I wanted to report that my efforts to use FPC, SDL, and OpenGL on Xcode 3.1 (OSX 10.5.6 on an iMac 3.02GHz) were successful. I didn't want to use Lazarus since I don't do Delphi (I'm an old BP 7 guy...) and I kind of like Xcode now.

It was a close call but these posts on the Lazarus forum:
http://forum.lazarus.freepascal.org/...p?topic=6192.0
helped a lot.

I used FPC 2.2.4RC1 and the (JEDI) SDL files >included< with that package. I downloaded SDL and other SDL libraries (TTF,Image etc.) and built them (./configure, make, sudo make install) and ended up with, among other versions, libSDL.a and libSDLmain.a in my /usr/local/lib directory. I fired up Xcode, chose New Project and selected the "FPC Standard Tool 2.2.0" from the Pascal template option. I right-clicked on my target app name and chose "add - Existing Frameworks...". The target info panel came up and I clicked the bottom left "+" button below the linked libraries pane, then the "Add Other..." on the next panel. I navigated to /System/Libary/Frameworks and double-clicked "Cocoa.framework" and entered it into my target. I did another "add Existing Frameworks..." and navigated to my /usr/local/lib and selected libSDL.a and libSDLmain.a and entered them into my target.

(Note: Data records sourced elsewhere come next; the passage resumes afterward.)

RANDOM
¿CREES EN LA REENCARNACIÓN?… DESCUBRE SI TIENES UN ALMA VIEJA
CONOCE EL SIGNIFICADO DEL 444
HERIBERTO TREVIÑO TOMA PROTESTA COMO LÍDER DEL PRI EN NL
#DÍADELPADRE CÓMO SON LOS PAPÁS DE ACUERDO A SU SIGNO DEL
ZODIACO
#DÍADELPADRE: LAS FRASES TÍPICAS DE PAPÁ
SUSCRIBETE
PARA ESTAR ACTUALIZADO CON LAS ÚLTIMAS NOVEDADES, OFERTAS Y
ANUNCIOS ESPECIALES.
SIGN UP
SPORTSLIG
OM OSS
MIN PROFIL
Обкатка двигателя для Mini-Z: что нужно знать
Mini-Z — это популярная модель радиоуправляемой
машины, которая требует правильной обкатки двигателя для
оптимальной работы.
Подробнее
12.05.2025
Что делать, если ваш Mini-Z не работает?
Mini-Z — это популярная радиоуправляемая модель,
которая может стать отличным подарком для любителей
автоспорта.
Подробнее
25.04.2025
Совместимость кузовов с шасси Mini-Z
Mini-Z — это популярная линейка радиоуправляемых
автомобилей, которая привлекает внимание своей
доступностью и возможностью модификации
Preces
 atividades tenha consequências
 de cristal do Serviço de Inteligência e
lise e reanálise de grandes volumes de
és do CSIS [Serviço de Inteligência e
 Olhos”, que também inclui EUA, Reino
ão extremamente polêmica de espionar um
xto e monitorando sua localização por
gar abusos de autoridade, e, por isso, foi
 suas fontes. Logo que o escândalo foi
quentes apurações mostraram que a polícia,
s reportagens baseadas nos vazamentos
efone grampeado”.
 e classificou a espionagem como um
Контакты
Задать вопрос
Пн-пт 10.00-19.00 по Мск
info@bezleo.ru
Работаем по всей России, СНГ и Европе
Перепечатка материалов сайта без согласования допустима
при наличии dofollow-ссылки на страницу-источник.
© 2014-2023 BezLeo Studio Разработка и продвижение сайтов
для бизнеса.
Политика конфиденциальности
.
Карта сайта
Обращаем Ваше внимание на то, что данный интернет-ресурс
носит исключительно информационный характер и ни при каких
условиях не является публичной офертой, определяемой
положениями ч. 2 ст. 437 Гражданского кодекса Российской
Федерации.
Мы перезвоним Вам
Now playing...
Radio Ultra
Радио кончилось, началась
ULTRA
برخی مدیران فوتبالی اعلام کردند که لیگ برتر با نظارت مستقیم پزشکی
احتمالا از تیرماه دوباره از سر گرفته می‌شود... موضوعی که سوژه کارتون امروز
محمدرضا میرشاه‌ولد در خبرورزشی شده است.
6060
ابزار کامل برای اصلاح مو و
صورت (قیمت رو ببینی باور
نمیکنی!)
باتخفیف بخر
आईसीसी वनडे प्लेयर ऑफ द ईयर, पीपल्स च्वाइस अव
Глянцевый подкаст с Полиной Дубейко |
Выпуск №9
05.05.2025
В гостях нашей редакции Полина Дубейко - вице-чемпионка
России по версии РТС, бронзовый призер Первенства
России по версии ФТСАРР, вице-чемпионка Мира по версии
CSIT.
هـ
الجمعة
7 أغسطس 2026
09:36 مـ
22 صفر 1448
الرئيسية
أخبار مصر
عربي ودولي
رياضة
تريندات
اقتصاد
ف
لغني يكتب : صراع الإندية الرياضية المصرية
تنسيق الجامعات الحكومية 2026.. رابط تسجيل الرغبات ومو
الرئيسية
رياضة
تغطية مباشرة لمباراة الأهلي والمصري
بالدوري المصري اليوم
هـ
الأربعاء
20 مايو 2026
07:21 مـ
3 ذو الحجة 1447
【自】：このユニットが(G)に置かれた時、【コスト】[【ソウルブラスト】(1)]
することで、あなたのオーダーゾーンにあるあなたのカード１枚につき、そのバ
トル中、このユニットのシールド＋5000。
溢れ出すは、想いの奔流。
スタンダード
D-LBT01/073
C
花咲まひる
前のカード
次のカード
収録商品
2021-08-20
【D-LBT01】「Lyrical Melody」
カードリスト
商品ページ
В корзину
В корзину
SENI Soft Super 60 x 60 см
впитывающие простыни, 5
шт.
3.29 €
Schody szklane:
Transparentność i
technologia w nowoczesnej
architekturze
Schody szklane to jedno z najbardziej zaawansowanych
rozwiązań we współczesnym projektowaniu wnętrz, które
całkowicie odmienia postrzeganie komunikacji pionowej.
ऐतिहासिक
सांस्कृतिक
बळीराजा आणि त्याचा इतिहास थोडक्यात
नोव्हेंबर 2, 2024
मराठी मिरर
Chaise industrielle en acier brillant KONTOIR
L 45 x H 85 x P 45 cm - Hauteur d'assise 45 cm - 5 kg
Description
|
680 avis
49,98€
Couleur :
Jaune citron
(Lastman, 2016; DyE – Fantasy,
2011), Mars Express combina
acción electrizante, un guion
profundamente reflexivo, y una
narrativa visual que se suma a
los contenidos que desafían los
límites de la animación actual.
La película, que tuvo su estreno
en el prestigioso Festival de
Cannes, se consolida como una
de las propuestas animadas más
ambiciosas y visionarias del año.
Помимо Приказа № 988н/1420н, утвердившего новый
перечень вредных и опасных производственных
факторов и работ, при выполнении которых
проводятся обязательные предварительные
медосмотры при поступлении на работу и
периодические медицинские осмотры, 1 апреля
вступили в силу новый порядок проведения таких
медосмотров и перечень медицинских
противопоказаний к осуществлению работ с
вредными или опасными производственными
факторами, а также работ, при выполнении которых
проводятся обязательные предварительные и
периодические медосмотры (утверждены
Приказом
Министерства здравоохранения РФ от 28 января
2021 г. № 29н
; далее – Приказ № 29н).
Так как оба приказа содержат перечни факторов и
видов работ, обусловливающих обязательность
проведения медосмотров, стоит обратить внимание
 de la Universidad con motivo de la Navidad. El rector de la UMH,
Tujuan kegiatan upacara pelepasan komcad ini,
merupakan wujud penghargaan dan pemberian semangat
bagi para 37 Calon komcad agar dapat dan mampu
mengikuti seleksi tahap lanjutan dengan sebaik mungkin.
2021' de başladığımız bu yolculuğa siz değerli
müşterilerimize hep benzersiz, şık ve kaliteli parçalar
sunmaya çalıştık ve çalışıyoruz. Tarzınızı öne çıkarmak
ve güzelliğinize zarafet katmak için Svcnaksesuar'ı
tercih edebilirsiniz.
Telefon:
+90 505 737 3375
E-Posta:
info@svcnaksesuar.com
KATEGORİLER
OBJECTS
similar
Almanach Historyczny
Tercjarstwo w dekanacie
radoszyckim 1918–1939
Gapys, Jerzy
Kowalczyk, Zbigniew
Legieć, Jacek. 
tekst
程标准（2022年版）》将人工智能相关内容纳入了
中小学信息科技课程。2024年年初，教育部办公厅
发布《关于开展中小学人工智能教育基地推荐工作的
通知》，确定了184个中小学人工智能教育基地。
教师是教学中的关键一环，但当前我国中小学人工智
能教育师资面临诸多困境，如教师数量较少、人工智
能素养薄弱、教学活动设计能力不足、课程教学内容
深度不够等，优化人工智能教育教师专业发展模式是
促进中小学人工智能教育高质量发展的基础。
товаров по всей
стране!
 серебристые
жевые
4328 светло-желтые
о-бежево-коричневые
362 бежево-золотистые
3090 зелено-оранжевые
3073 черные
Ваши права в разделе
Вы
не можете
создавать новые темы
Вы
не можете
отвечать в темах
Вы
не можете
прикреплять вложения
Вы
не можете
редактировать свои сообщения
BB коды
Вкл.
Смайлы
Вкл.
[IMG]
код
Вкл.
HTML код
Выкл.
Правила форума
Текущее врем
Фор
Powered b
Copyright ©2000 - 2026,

I converted some pure C code (a test I had written to stress OpenGL) into straight Pascal with no {$linklib...} compiler directives at all. Despite some weird warnings about unused vars (which were in fact used) and some bizarre behavior from some calls with "Random," it compiled and ran beautifully, both with debug and release versions under 10.4 and 10.5 SDKs.

So now I can use all my old code with a few changes for SDL and OpenGL, but still in Pascal! Now programming will be a joy again... Thanks to everyone involved in the FPC - SDL - Lazarus community. This is really great stuff. My pascal code ran nearly 90% of the speed of the pure C code!